New glucose biosensor based on a poly( o-phenylendiamine)/glucose oxidase-glutaraldehyde/Prussian blue/Au electrode with QCM monitoring of various electrode-surface modifications

Abstract

The immobilization of glucose oxidase (GOD) via its dip-dry coating on a Prussian blue (PB) modified Au electrode followed by deposition of an outer poly( o-phenylenediamine) (P oPD) film and then glutaraldehyde (GA) cross-linking was investigated for amperometric glucose sensing, based on the reduction of enzymatically generated H 2O 2 catalyzed by the electroactive PB layer of the P oPD/GOD-GA/PB/Au electrode.
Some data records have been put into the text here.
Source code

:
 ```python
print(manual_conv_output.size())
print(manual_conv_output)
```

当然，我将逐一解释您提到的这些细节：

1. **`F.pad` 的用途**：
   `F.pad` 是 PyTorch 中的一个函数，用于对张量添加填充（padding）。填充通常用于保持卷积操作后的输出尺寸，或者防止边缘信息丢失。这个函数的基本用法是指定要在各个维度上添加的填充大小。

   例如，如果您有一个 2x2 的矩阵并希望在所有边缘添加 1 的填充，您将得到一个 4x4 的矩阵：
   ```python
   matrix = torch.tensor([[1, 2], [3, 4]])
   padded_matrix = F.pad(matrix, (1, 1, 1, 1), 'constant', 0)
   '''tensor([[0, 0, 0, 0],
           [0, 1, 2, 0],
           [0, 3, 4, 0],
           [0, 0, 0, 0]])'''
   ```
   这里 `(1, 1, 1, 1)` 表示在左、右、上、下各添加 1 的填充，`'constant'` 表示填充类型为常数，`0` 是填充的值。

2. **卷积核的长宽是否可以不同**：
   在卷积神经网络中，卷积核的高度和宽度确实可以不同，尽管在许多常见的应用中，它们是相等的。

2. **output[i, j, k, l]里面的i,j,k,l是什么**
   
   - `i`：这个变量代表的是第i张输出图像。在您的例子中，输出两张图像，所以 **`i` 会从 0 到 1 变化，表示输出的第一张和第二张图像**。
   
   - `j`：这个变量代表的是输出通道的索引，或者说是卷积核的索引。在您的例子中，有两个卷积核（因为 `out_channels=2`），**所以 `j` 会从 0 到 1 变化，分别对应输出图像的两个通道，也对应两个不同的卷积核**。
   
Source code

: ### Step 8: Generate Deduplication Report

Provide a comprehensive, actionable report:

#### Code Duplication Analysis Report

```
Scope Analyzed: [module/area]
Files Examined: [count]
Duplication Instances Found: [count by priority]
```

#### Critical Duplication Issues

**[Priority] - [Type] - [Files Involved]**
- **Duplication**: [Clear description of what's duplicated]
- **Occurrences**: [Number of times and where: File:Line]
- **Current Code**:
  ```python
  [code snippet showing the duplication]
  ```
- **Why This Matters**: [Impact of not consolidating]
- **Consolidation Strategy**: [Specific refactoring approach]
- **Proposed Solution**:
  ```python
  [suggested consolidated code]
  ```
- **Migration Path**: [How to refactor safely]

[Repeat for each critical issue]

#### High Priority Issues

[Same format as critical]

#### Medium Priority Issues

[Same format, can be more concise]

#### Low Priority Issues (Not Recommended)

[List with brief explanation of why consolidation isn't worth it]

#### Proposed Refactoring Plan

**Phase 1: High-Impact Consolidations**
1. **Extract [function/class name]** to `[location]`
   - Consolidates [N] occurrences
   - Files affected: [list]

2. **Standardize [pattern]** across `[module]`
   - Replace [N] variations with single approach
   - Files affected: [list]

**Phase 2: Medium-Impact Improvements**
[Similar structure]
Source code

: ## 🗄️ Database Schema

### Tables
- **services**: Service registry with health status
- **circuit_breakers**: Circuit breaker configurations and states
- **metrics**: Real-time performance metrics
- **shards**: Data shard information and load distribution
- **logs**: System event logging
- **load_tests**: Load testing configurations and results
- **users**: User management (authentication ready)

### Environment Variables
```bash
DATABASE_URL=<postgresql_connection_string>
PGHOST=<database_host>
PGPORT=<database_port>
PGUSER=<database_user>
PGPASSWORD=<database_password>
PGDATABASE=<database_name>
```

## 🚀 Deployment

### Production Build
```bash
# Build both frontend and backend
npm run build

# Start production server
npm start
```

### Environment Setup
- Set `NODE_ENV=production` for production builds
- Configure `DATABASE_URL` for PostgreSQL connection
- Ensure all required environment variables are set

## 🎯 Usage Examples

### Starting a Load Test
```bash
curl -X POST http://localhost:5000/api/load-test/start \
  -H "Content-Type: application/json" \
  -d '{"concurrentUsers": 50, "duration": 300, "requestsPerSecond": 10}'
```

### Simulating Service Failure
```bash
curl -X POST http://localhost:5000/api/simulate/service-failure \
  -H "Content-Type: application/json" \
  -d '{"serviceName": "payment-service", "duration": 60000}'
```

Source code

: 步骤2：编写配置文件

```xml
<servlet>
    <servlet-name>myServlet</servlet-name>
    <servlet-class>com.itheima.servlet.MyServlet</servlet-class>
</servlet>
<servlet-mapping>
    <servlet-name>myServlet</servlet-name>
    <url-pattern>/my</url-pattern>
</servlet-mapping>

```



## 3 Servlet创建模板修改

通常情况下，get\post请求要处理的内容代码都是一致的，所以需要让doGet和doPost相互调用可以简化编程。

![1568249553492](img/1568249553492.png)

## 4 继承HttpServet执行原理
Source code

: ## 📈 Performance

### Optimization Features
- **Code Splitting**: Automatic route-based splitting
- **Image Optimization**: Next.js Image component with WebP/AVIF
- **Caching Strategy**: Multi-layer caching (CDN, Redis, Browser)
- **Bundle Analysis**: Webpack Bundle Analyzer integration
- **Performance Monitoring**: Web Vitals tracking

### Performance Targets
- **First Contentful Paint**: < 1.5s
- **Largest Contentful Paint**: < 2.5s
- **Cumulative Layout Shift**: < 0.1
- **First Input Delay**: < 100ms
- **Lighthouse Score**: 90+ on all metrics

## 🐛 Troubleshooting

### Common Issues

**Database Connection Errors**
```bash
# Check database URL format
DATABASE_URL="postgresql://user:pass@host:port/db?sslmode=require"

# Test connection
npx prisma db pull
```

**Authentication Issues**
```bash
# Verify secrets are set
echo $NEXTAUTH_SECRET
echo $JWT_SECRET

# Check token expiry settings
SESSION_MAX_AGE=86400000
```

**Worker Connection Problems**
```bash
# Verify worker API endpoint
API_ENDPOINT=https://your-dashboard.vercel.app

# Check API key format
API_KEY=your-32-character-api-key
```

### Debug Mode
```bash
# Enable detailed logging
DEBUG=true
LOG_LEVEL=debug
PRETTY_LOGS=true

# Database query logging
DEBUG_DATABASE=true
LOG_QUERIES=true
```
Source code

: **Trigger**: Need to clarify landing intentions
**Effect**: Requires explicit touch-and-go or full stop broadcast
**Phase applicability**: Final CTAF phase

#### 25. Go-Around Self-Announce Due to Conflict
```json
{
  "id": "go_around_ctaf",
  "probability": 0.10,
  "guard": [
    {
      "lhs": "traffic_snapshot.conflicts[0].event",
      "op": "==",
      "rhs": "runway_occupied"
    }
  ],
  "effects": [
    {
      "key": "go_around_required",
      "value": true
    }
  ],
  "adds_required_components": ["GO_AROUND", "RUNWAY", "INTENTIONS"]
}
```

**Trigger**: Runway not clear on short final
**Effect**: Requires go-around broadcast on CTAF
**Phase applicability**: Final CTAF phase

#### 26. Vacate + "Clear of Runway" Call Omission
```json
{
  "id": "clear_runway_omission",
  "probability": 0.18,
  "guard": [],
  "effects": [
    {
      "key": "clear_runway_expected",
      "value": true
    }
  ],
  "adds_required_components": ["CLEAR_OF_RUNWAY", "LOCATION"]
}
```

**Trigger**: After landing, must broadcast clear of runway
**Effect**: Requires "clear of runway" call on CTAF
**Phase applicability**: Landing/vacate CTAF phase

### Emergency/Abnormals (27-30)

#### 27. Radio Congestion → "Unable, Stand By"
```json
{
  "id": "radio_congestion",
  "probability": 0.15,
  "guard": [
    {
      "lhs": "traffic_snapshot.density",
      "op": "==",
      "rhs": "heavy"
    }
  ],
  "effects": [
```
The quartz crystal microbalance (QCM) was used to monitor various electrode-modification processes, and the effective enzymatic specific activity (ESA, defined as enzymatic activity per gram of enzyme) of immobilized GOD was estimated based on the mass of immobilized GOD (from QCM) and the quantity of hydrogen peroxide as the product of the enzymatic reaction (from amperometric detection) for the first time. The ESA of native GOD under our experimental conditions was also estimated via amperometric detection of enzymatically generated H 2O 2 at a PB-modified Au electrode. Effects of various experimental parameters on glucose sensing, including the applied potential, solution pH and electroactive interferents, were investigated. At an optimal potential of −0.05 V versus saturated KCl calomel electrode (SCE), the current response of the biosensor in the selected phosphate buffer (pH 7.0) was linear with glucose concentration from 0.05 to 10 mmol L −1, with detection limit of 8 μmol L −1, short response time (within ∼5 s) and good anti-interferent ability. The Michaelis constant ( K m app ) of the immobilized GOD was estimated as 19.6 mmol L −1. The biosensor exhibited good storage stability, i.e., 88% of its initial response was retained after 30-day storage in pH 7.0 phosphate buffer at 4 °C. Since the present sensor-fabrication platform is rather general and advantageous in saving biochemical reagents, it is recommended for the development of other biosensors based on other substrate electrode materials, e.g. glassy carbon that has been tested in this work with satisfactory results.